Ottawa Art Gallery Glows Red for World TB Day

Ottawa Art Gallery Glows Red for World TB Day

On March 24th, 2021 the Ottawa Art Gallery, (OAG) in partnership with Results Canada, will light up red at sundown to mark World Tuberculosis Day. It will join a record number of landmarks and buildings across Canada lighting up red in order to raise awareness of TB, a disease that kills 4,000 people every day.

“We hope this small gesture will help draw attention to the impact that TB has on vulnerable populations across our region and across Canada and highlight the importance of access to health services,” said Alexandra Badzak, Director and Chief Executive Officer of the Ottawa Art Gallery.

TB is a potentially serious disease that mainly infects the lungs but is often invisible in wealthy western countries. “There’s an assumption that we eliminated TB a long time ago,” Norm Filiol, a volunteer with Results Canada, said. But that is not the case, in Canada or anywhere else. In 2018, 10 million people fell ill with TB, and 1.5 million died from the disease—mostly in low and middle-income countries. Low-income communities in Canada still feel the effects of TB.

In Canada, progress towards eliminating TB has stagnated for over a decade. Indigenous (especially northern) and immigrant communities bear a disproportionately high burden of TB. Disease incidence in Canada’s Inuit communities is over 290 times higher than in the non-Indigenous population, according to Results Canada.

Results Canada is an advocacy organization with the goal of eliminating poverty worldwide. Norm Filiol, a volunteer with the organization, explained why Results works for the eradication of TB with two important connections between health and poverty.

“It’s not a disease that’s effecting western people that much, and especially not wealthier people.” Filiol said. When it does affect the west, Canada included, it affects poor communities sharing small spaces which aid in transmission. And the drugs that cure TB are expensive. In Canada, this treatment (which can reach up to 800 USD) is covered. In other countries, the cure is much harder to come by.

The second vital connection between health and poverty works in the other direction. “You need healthy people to eradicate poverty.” Filiol explained. It is one of the main pillars that Results Canada focuses on, along with education and financing. Healthy people around the world are better able to learn, work, and care for themselves and for each other.
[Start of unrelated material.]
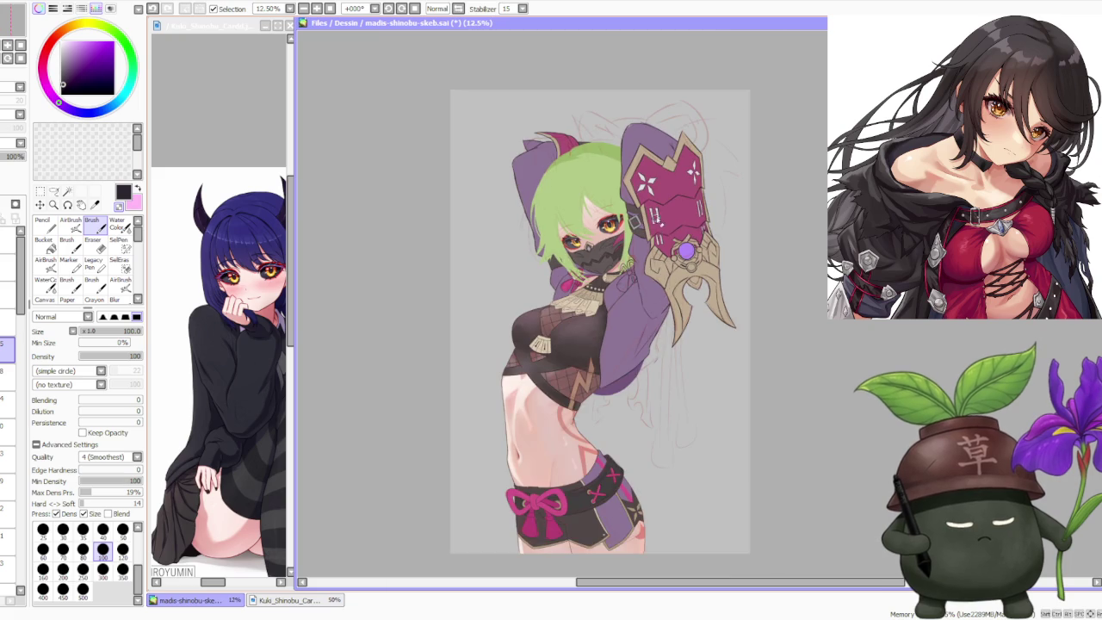
scroll(661, 240, up, 2)
scroll(661, 240, up, 1)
As TB is one of the most pressing health problems in poor communities and nations, it is one of the biggest barriers to eliminating poverty. “In order to eliminate poverty in those countries we have to be able to eliminate tuberculosis.” Filiol said.

Canada does not have a national strategy to combat TB either at home or abroad, and part of Result’s Canada’s work is in raising awareness about how important and pressing the problem is, Filiol said. World TB Day is a large part of this. But due to the COVID-19 pandemic, the risk of TB worldwide is rising quickly and the work to stop it is increasingly important.

Before COVID-19, TB had the highest mortality rate of any infectious disease worldwide. But the major international response to the pandemic has given the TB epidemic room to grow. Both COVID-19 and TB are airborne diseases carried through infected droplets, and both have similar treatments (including ventilators in serious cases). This means resources that would normally be used to fight TB have been diverted to respond to the crisis at hand, making it more difficult for people with TB to access essential health services.

Furthermore, lockdowns have prevented the timely diagnosis and treatment of TB. The Global Fund to Fight Aids, Tuberculosis, and Malaria estimates that in 2020 alone an additional half a million people have died from TB because of disruptions caused by the pandemic.

“If we were climbing a mountain before COVID-19, that mountain has now become Mount Everest,” said Madhukar Pai, the associate director of McGill International TB Centre. “This means we need to work extra hard to mitigate the damage and stay focused on TB for the long haul. Collaboration and solidarity within the TB community are critical if we are to have a hope of getting back on track.”

World TB Day is an occasion to stand in solidarity with those who have lost their lives and those who continue to suffer from TB worldwide, as well as raise awareness in the fight against the serious infectious disease. As the world focuses on the fight against COVID-19, World TB Day shines bright red spotlights on a centuries-old epidemic that lost its global focus and, as a result, will undoubtedly regain its place as the world’s most dangerous infectious disease.